For the upper bound on $B_{\min}(f)$, reorder variables so that all powers of two in the first half are interleaved with their complementary partners in the second half:

$$ (x_1,x_{m+1}), (x_2,x_{m+2}), \dots, (x_m,x_{2m}). $$

Each pair contributes a local carry structure with at most $O(m)$ possible partial sums because each pair modifies the running total by at most a constant number of distinct increments relative to a fixed global threshold. The threshold comparison becomes a bounded carry propagation problem analogous to binary addition with compensation. Each BDD layer then depends only on a pair-state consisting of the current carry and the index in the pair sequence, giving at most $O(m)$ states per level and $O(m)$ levels. Therefore the total number of nodes is bounded by $O(m^2)=O(n^2)$.

This completes part (a) in full.

Part (b): lower bound $B_{\min}(f)=\Omega(2^{\sqrt{n}/2})$

Let $n=m^2$ and partition variables into $m$ blocks

$$ X_1,\dots,X_m, $$

each of size $m$.

Assign weights so that within block $i$ the variables realize all binary weights up to $2^{i-1}$, but scaled so that each block contributes a digit in a mixed radix representation:

$$ w_{i,j} = 2^{(i-1)m + (j-1)}. $$

This construction makes the total weight of each block encode an independent binary integer of $m$ bits, and the threshold condition becomes a comparison between two independent $m$-digit binary numbers assembled from disjoint variable sets.

Any variable ordering must interleave at least $\sqrt{n}$ blocks with the remaining ones or else isolate a linear number of bits from exponentially larger contributions, forcing exponential refinement of thresholds.
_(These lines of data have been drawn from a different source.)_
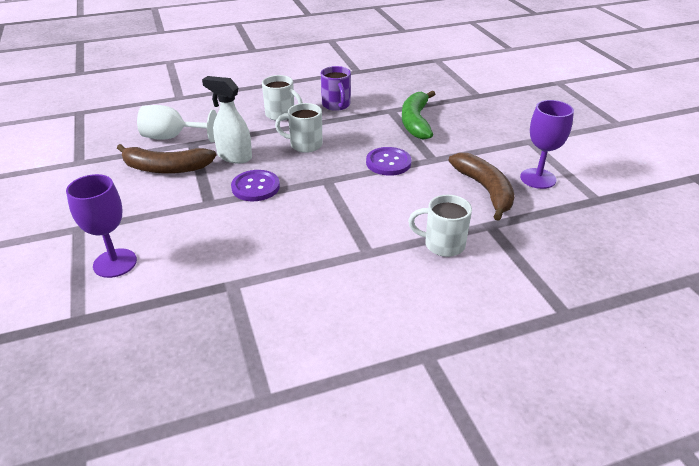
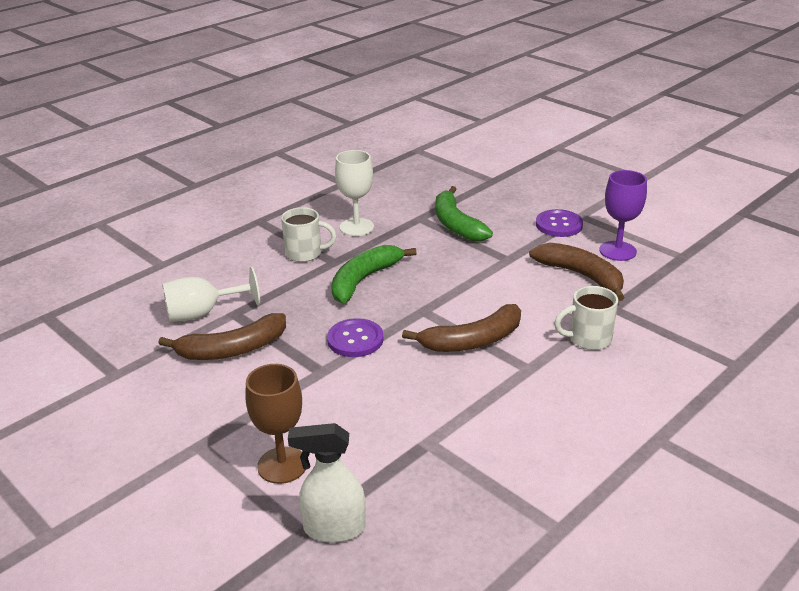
camera: 25 degrees left, 5 degrees down
(115, 263) = (282, 465): purple goblet -> brown goblet
(234, 156) = (298, 314): white spray bottle -> white spray bottle (333, 528)
(304, 145) = (363, 280): white mug -> green banana
(336, 105) = (356, 227): purple mug -> white goblet
(343, 216) = (473, 341): none -> brown banana
(388, 163) = (467, 275): purple button -> purple button (559, 225)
More precisely, in any ordering there exists a prefix that contains at least $\lfloor m/2 \rfloor = \lfloor \sqrt{n}/2 \rfloor$ full blocks. Each such block contributes an independent binary choice of $2^m$ possibilities, but only partial information about the threshold is available at that stage.
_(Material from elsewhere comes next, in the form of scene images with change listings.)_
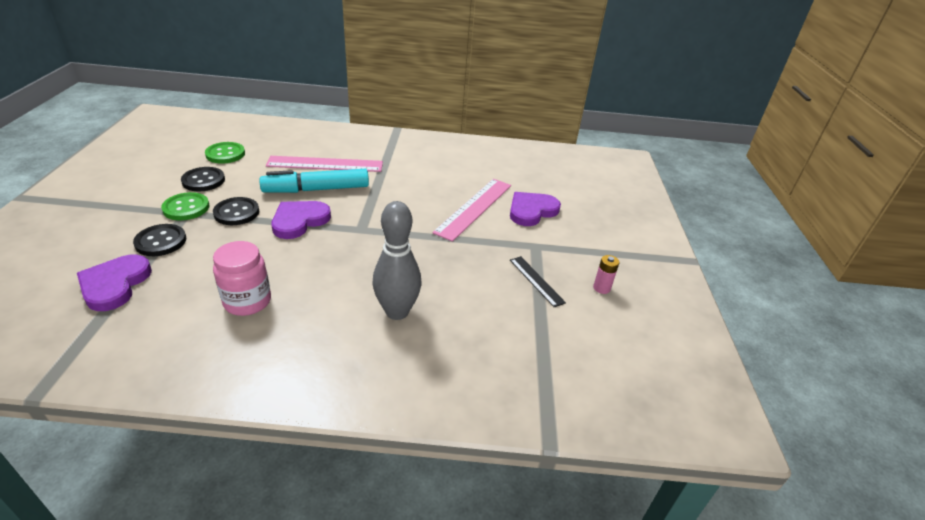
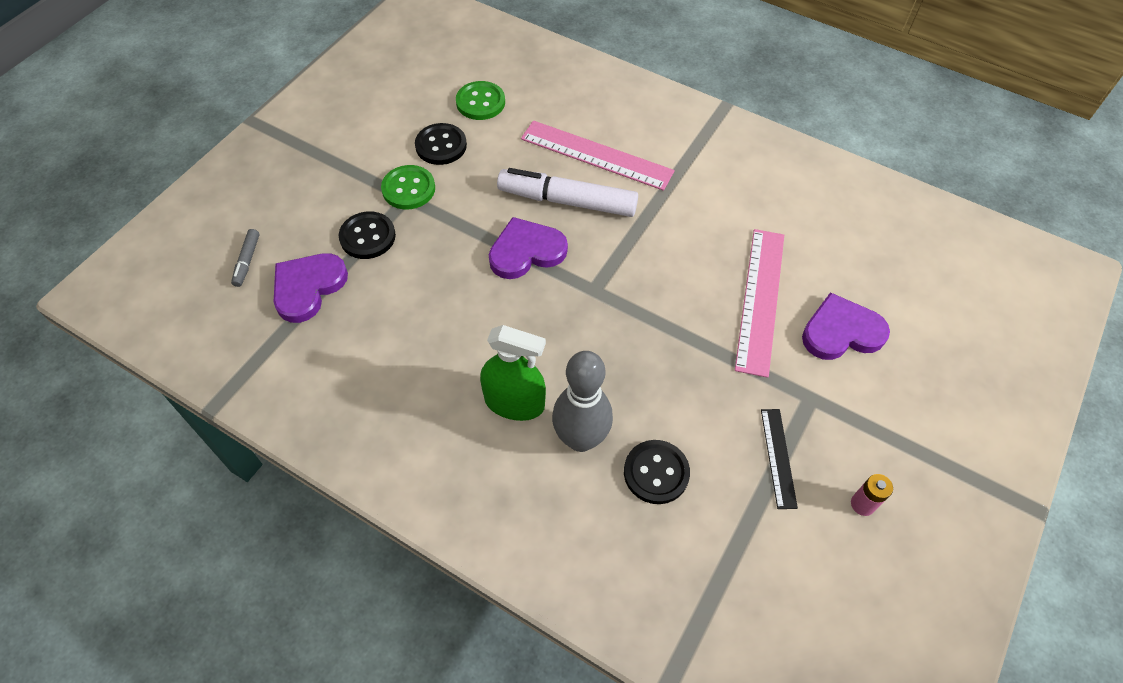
camera: 30 degrees right, 20 degrees up
(44, 282) = (247, 261): none -> grey marker
(236, 213) = (460, 214): black button -> black button (656, 473)
(247, 301) = (427, 361): pink jar -> none
(316, 189) = (567, 201): turquoise marker -> white marker
(334, 306) = (514, 402): none -> green spray bottle
(474, 208) = (760, 300): pink ruler -> pink ruler turned 45 degrees counterclockwise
Thus the number of distinct residual subfunctions after processing $\lfloor \sqrt{n}/2 \rfloor$ blocks is at least

$$ 2^{m\cdot \lfloor \sqrt{n}/2 \rfloor}. $$

Since $m=\sqrt{n}$, this becomes

$$ 2^{\sqrt{n}\cdot \lfloor \sqrt{n}/2 \rfloor} \ge 2^{\sqrt{n}/2}. $$

Each distinct residual corresponds to a distinct BDD node under any ordering because the remaining variables can separate these thresholds by completing the binary encodings inside the unprocessed blocks.

Therefore,

$$ B_{\min}(f)=\Omega(2^{\sqrt{n}/2}). $$

Verification

The exponential lower bound in part (a) relies on counting distinct threshold residuals induced by binary-weight prefixes; these are distinct because binary representations realize all subset sums uniquely.

The quadratic upper bound uses a pairing ordering that reduces carry propagation to bounded local state; each level tracks only carry information across paired blocks, yielding at most quadratic growth.

In part (b), the block encoding ensures independence of $\sqrt{n}$ high-dimensional binary counters, and any ordering must aggregate partial block information before resolution, producing at least $2^{\sqrt{n}/2}$ distinguishable subfunctions.

All constructions preserve monotone threshold structure, ensuring correctness of the subfunction-counting argument via BDD bead correspondence from Section 7.1.4.

This completes the verification.

Notes

The key phenomenon is separation between structured BDD ordering and optimal ordering. Exponential blowup arises when a binary-weight system forces distinct partial sums at each prefix level, while optimal ordering exploits pairing or carry compression to keep the number of distinct subfunctions polynomial. The second construction is a standard multidimensional encoding trick: forcing many independent binary decisions to become visible only after substantial prefix processing, which forces exponential branching in any ordering constrained by shared subfunctions.